BEGIN DATASET RECORDS
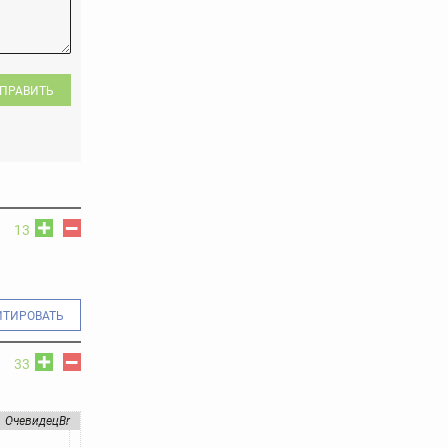
ПРАВИТЬ
13
ИТИРОВАТЬ
33
ОчевидецBr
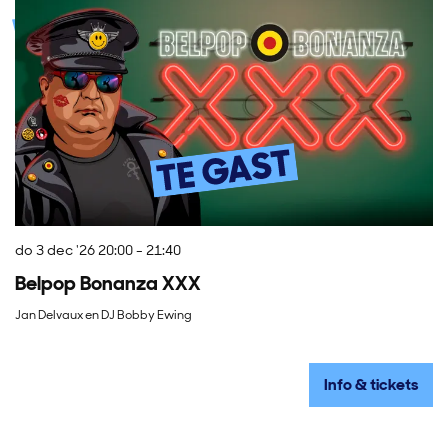
do 3 dec '26
20:00 - 21:40
di
Belpop Bonanza XXX
V
Jan Delvaux en DJ Bobby Ewing
Pr
Info & tickets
END DATASET RECORDS
Transcribe, word for word, every line from the one containing "20:00 - 21:40" through the final line of the entries, and nothing else.

• EXERCISE OUTPUT
20:00 - 21:40
di
Belpop Bonanza XXX
V
Jan Delvaux en DJ Bobby Ewing
Pr
Info & tickets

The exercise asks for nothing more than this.